If you have spent any time around AI agents lately, one more term keeps coming up, and it gets tangled with Skills constantly: MCP, the Model Context Protocol. People ask “should I build a Skill or an MCP server?” as if they are two answers to the same question. They are not. They answer different questions, and once you see the split it stops being confusing.

Here is the cleanest way I have heard it put, and it comes straight from Anthropic: MCP connects the agent to your data. Skills teach the agent what to do with that data.

Think about querying your company database. Before the agent can do anything, it needs to be able to reach the database at all, to open a connection, run a query, get rows back. That reaching-out, that plumbing to an external system, is MCP’s job. It is about connectivity. Now, separately, there is the question of how your team wants queries done, always filter by date range first, never run an unbounded scan, format results a certain way.

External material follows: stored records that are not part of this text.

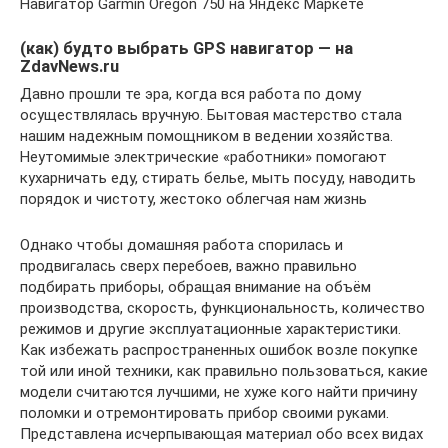
Навигатор Garmin Oregon 750 на Яндекс Маркете
(как) будто выбрать GPS навигатор — на
ZdavNews.ru
Давно прошли те эра, когда вся работа по дому
осуществлялась вручную. Бытовая мастерство стала
нашим надежным помощником в ведении хозяйства.
Неутомимые электрические «работники» помогают
кухарничать еду, стирать белье, мыть посуду, наводить
порядок и чистоту, жестоко облегчая нам жизнь
Однако чтобы домашняя работа спорилась и
продвигалась сверх перебоев, важно правильно
подбирать приборы, обращая внимание на объём
производства, скорость, функциональность, количество
режимов и другие эксплуатационные характеристики.
Как избежать распространенных ошибок возле покупке
той или иной техники, как правильно пользоваться, какие
модели считаются лучшими, не хуже кого найти причину
поломки и отремонтировать прибор своими руками.
Представлена исчерпывающая материал обо всех видах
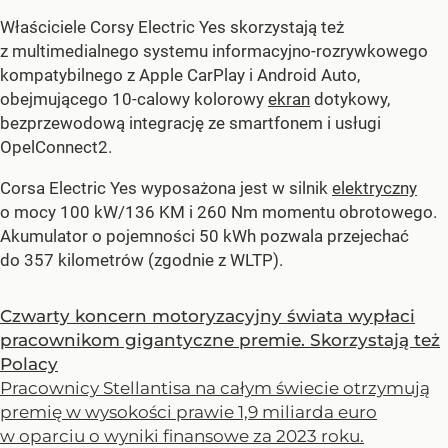
Właściciele Corsy Electric Yes skorzystają też
z multimedialnego systemu informacyjno-rozrywkowego
kompatybilnego z Apple CarPlay i Android Auto,
obejmującego 10-calowy kolorowy
ekran
dotykowy,
bezprzewodową integrację ze smartfonem i usługi
OpelConnect2.
Corsa Electric Yes wyposażona jest w silnik
elektryczny
o mocy 100 kW/136 KM i 260 Nm momentu obrotowego.
Akumulator o pojemności 50 kWh pozwala przejechać
do 357 kilometrów (zgodnie z WLTP).
Czwarty koncern motoryzacyjny świata wypłaci
pracownikom gigantyczne premie. Skorzystają też
Polacy
Pracownicy Stellantisa na całym świecie otrzymują
premię w wysokości prawie 1,9 miliarda euro
w oparciu o wyniki finansowe za 2023 roku.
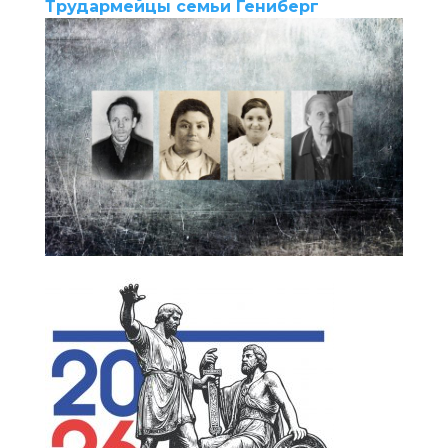
Трудармейцы семьи Гениберг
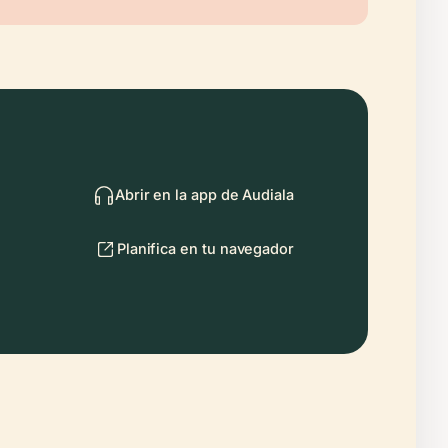
Abrir en la app de Audiala
Planifica en tu navegador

That know-how is a Skill. One gets the agent to the data, the other tells it how to behave once it is there.

MCP is about connection. "Let the agent reach this database / repo / tool."
connect to
Skills are about procedure. "Here is how we want that tool used."
how to use
Scripts are the mechanical action underneath either one.
the doing
Three different axes, not three competing choices. MCP opens the door to an external system. A Skill is the instruction manual for working inside it. A script is the actual mechanical step. The strongest setups use all three together: MCP for access, a Skill for judgement, a script for the work.

So the honest answer to “Skill or MCP?” is usually both. MCP gives the agent its hands, the ability to touch external systems. Skills give it the training, the knowledge of how your team does the thing. I have built MCP servers myself, including one for OpenStack, and the mental model that finally stuck was exactly this: the MCP server is the wiring to the infrastructure, and everything about how to use it well is a separate, teachable layer on top.

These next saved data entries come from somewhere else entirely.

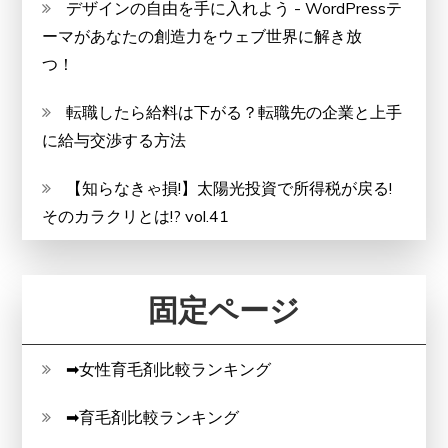
デザインの自由を手に入れよう - WordPressテ
ーマがあなたの創造力をウェブ世界に解き放
つ！
転職したら給料は下がる？転職先の企業と上手
に給与交渉する方法
【知らなきゃ損!】太陽光投資で所得税が戻る!
そのカラクリとは!? vol.41
固定ページ
➡女性育毛剤比較ランキング
➡育毛剤比較ランキング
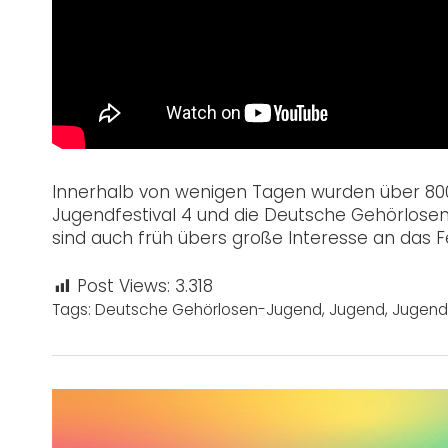
Innerhalb von wenigen Tagen wurden über 80
Jugendfestival 4 und die Deutsche Gehörlose
sind auch früh übers große Interesse an das Fe
Post Views:
3.318
Tags:
Deutsche Gehörlosen-Jugend
,
Jugend
,
Jugendf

Putting it together: what goes where

Here is the mental model I have landed on. Three questions, three homes.

Is this always true about the project? (build commands, hard rules, boundaries)
AGENTS.md
Is this expertise for a specific kind of task the agent should reach for only sometimes?
a Skill
Is this a mechanical action with no judgement, that a human or a Skill triggers?
a script
The same litmus test, every time. Always-on truth goes in the always-on file. Sometimes-needed know-how becomes a Skill. Pure mechanical work stays a script, ideally wrapped by a Skill so the agent can find it.

And one rule that sits above all three, because it is the one that actually bit me: whatever you write down, keep it true and keep it small. The research is blunt about it. More context is not better. A short, accurate AGENTS.md beats a long one. A handful of well-described Skills beats a sprawling pile. The cost of a wrong or bloated instruction is not paid once when you write it, it is paid on every request the agent ever makes, forever, until you notice and fix it.

I learned that this week, from one stale line, in a file I wrote myself. The agent did exactly what I told it. That was the problem. These tools are powerful precisely because the agent trusts them completely, which means the responsibility for keeping them honest is entirely yours.

Write less. Keep it true. Let the agent reach for the rest only when it needs it.